Order items by similarity

In this tick, your aim is to find a good order for a set of items, given similarity scores between them. You are given a list of pairs of items and their similarity scores (this list doesn’t include all pairs). Here is an example:

ticksim_train.csv

We saw an illustration in the video for section 6.6. We were given a list of students, and also the similarity scores between their submitted code for an Algorithms tick. We used Kruskal’s algorithm to find an ordering for the students, such that two students with a high similarity score appeared close to each other in the order.

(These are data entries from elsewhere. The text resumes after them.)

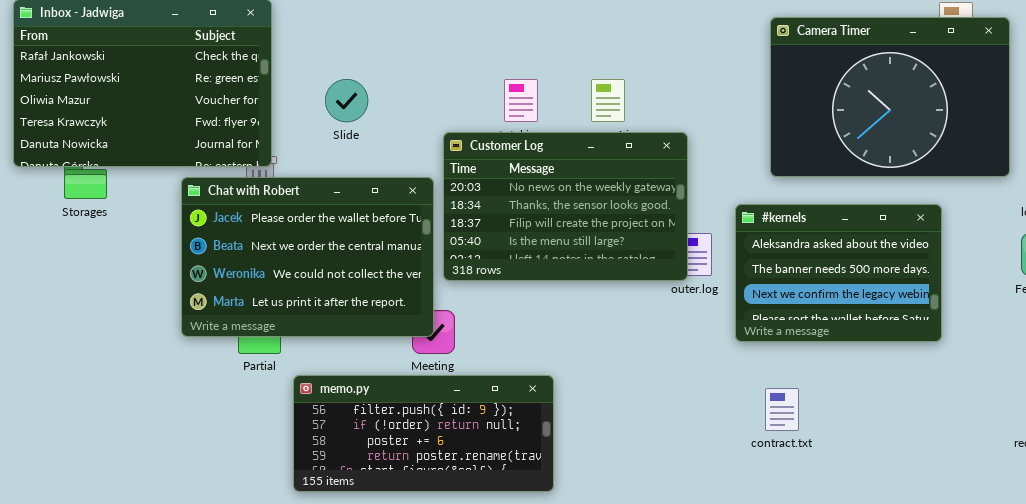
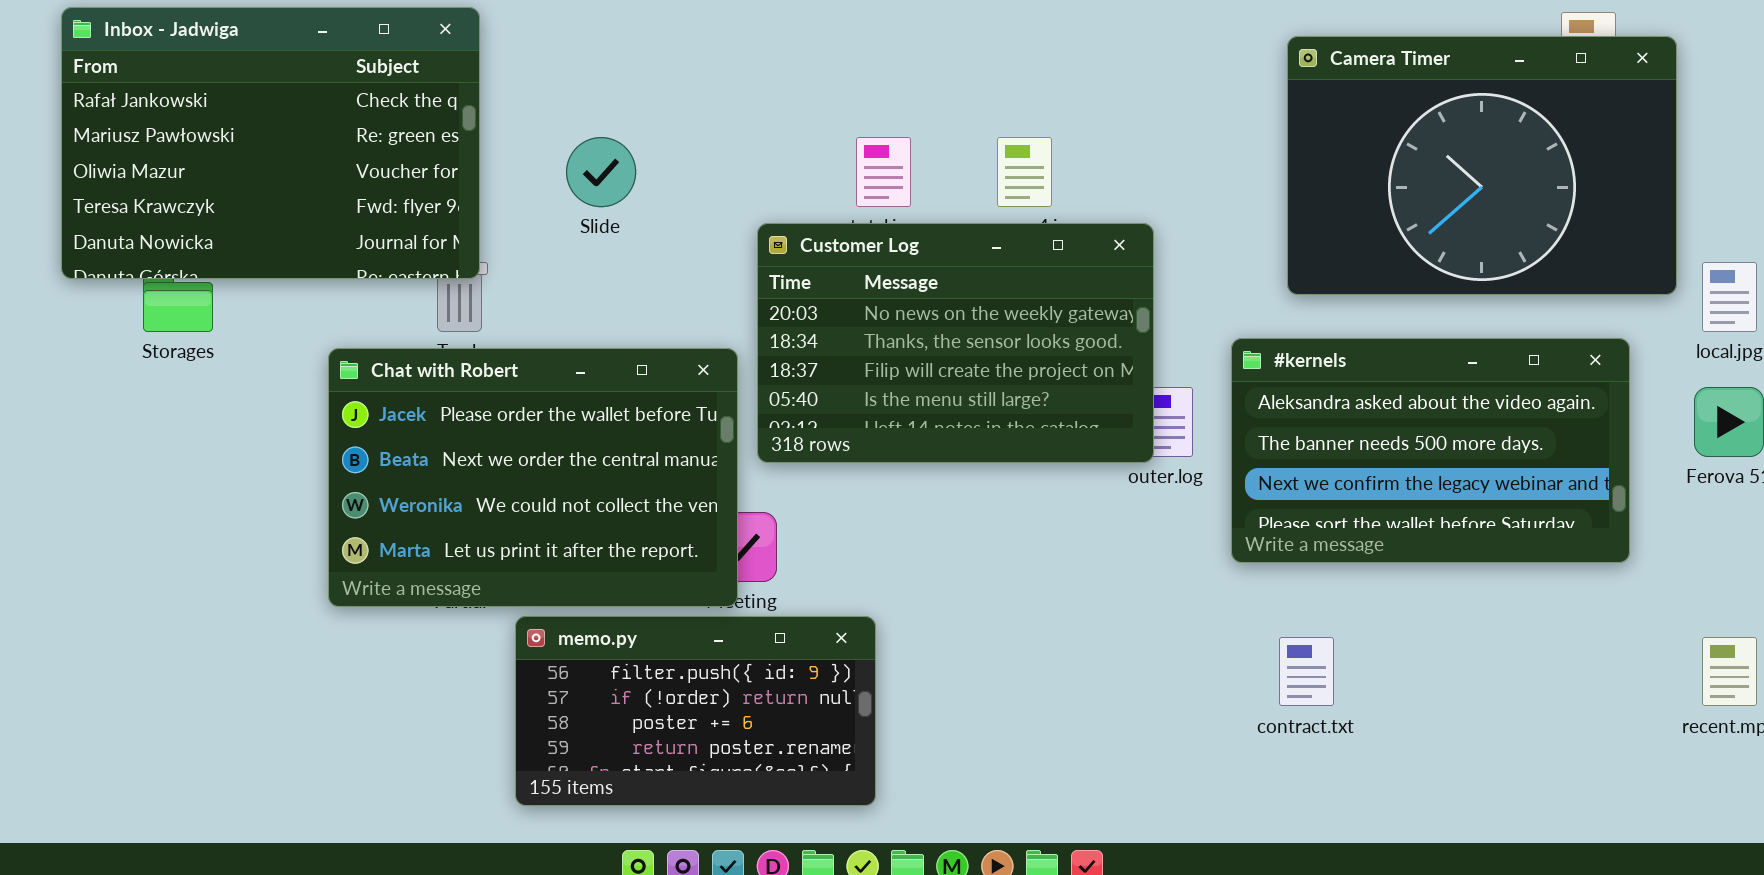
Chat with Robert: [181,177,434,337] -> [328,348,738,607], moved
#kernels: [735,204,942,342] -> [1231,338,1630,563], resized
memo.py: [293,375,554,492] -> [515,616,876,806], resized

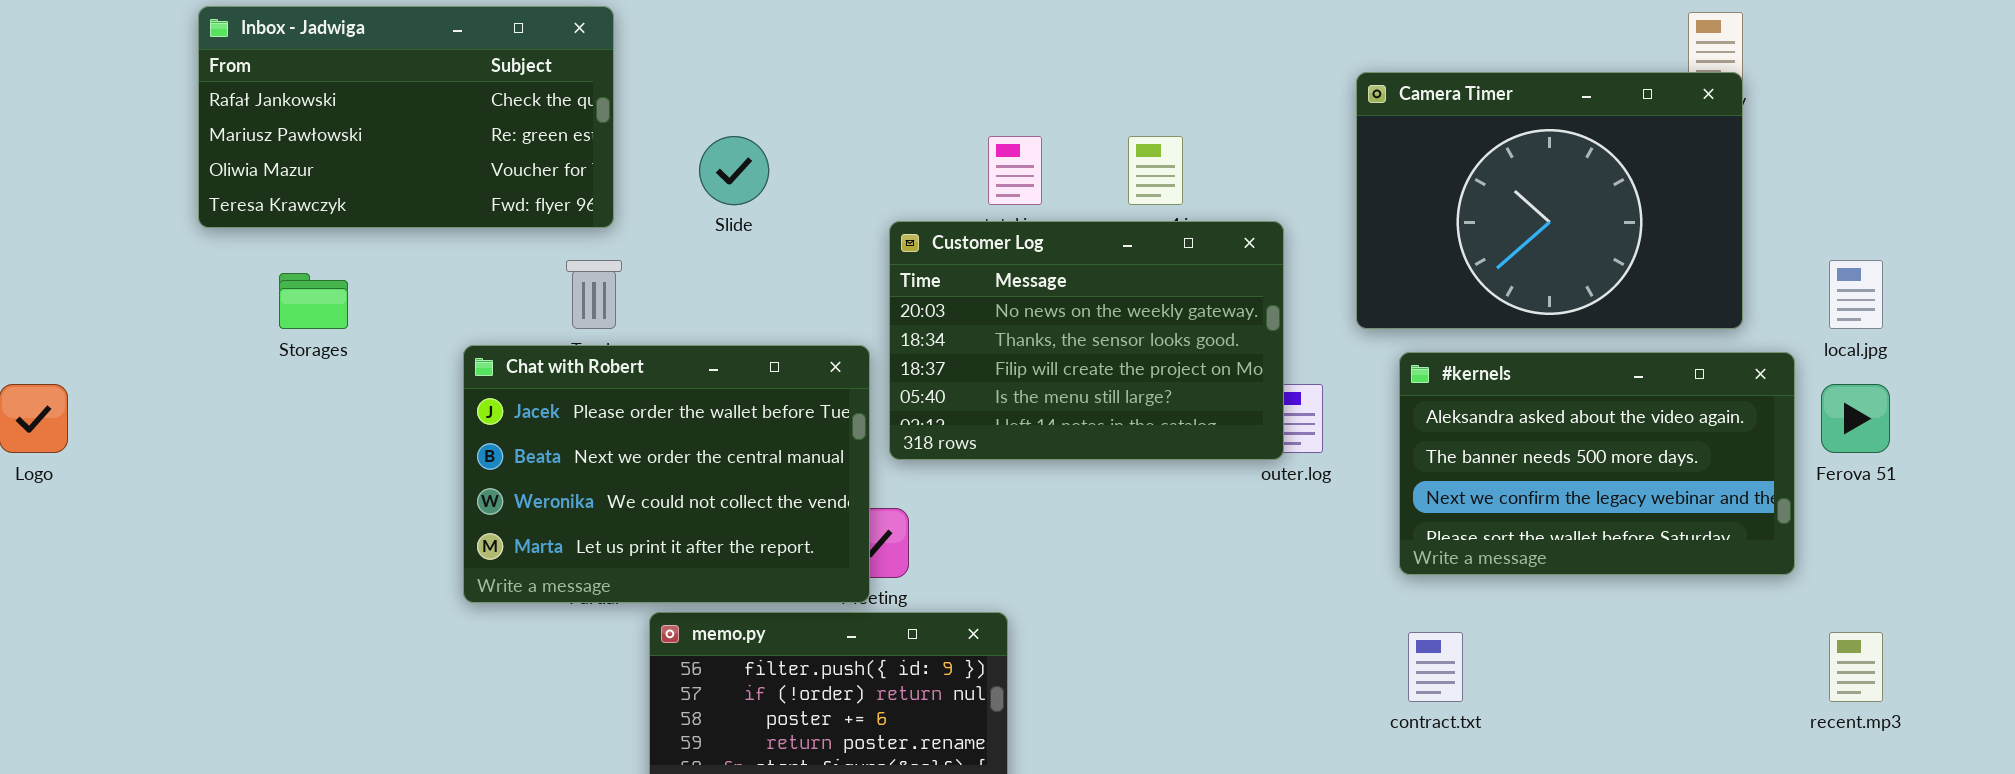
Inbox - Jadwiga: [61,7,480,279] -> [198,6,614,228], resized
Camera Timer: [1287,36,1677,295] -> [1356,72,1743,329], moved
#kernels: [1231,338,1630,563] -> [1399,352,1795,575], moved

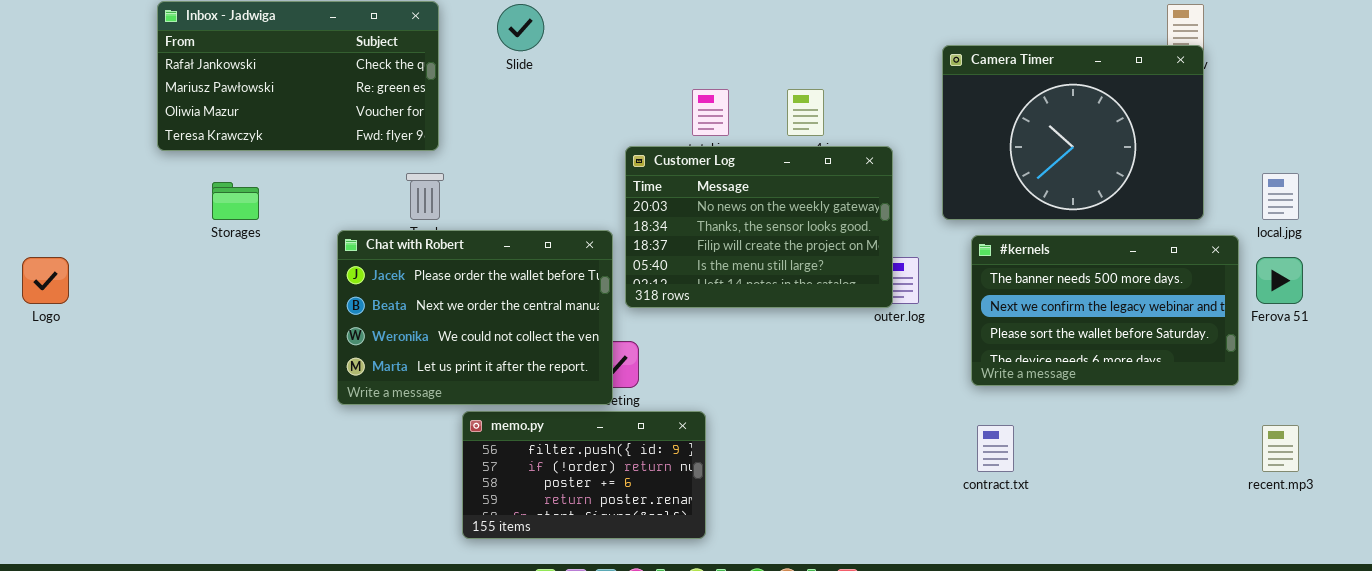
Slide: [699,136,769,205] -> [497,4,544,51], moved
#kernels: [1399,352,1795,575] -> [971,235,1239,386], scrolled down 1 row

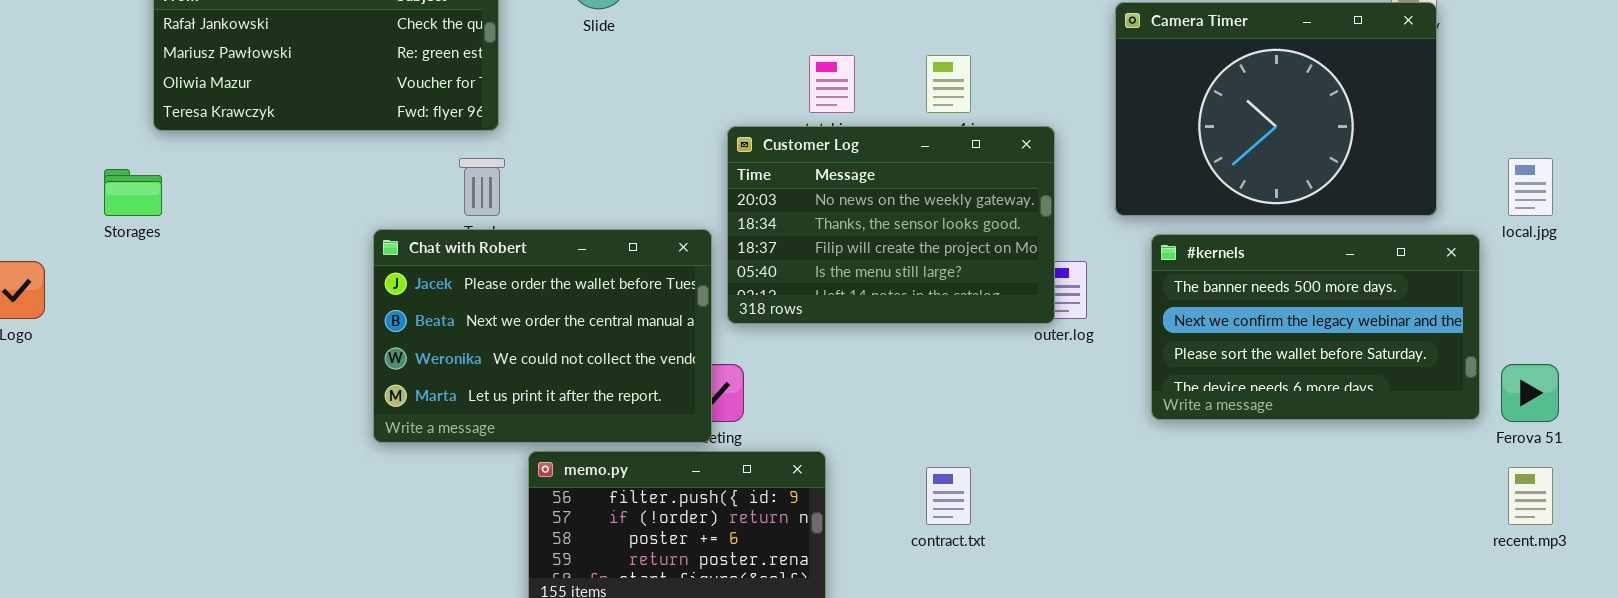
Storages: [212,182,259,220] -> [104,169,162,216], moved
Ferova 51: [1256,257,1303,304] -> [1501,364,1559,422], moved
contract.txt: [977,425,1014,472] -> [926,467,971,525], moved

Your aim is to produce a good ordering of items. To be precise, let \(s_{u v}\in(0,1)\) be the similarity score between items \(u\) and \(v\). Your score will be \[ \text{score}=100\times\frac{x-m}{-m} \quad\text{where}\quad x = \frac{1}{M N}\sum_{\text{pairs }(u,v)} \bigl|z_u-z_v\bigr|\log(1-s_{u v}). \] Here \(z_u\) is the index of item \(u\) in your ordering, \(M\) is the number of pairs, and \(N\) is the number of items. The normalization is so that the score is always \(\leq 100\) (since \(x\leq 0\)); and the constant \(m\) is the expected score from a random ordering, \[ m = \frac{1}{3M}\sum_{\text{pairs }(u,v)} \log(1-s_{u v}), \] thus any sensible answer will give score \(> 0\).

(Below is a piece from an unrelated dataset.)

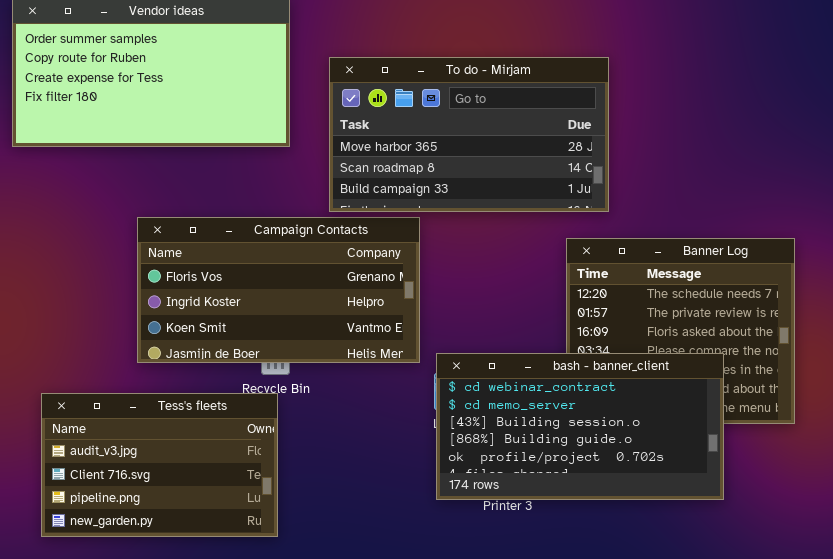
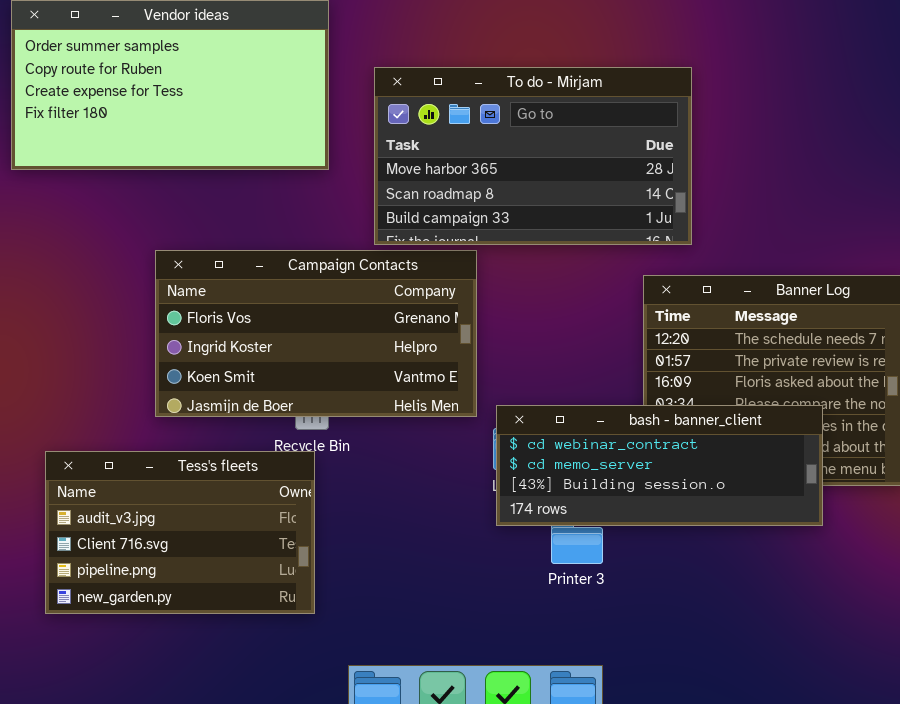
bash - banner_client: [436,353,724,500] -> [496,405,823,526], resized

Ideas: Could we improve on the Kruskal clustering method, by choosing which branch of the classification tree is left and which is right? Can ideas from toposort or max-flow help with ordering? Is there a completely different approach that would work better?

Submission

Please submit a source file orderer.py to Moodle. It should implement this function:

order(user1, user2, similarity)

Here all three arguments are lists of the same length, and similarity[i] is the similarity score between items user1[i] and user2[i]. Your function should return a list (i.e. an ordering) containing all the items that appear in either user1 or user2. A silly answer would be

# silly answer
def order(user1, user2, similarity):
    return list(set(user1) | set(user2))

You may use numpy and pandas.

The Moodle tester runs your code on the training dataset linked to above, and shows you your score. For the final evaluation, the lecturer will run your code on a hold-out dataset.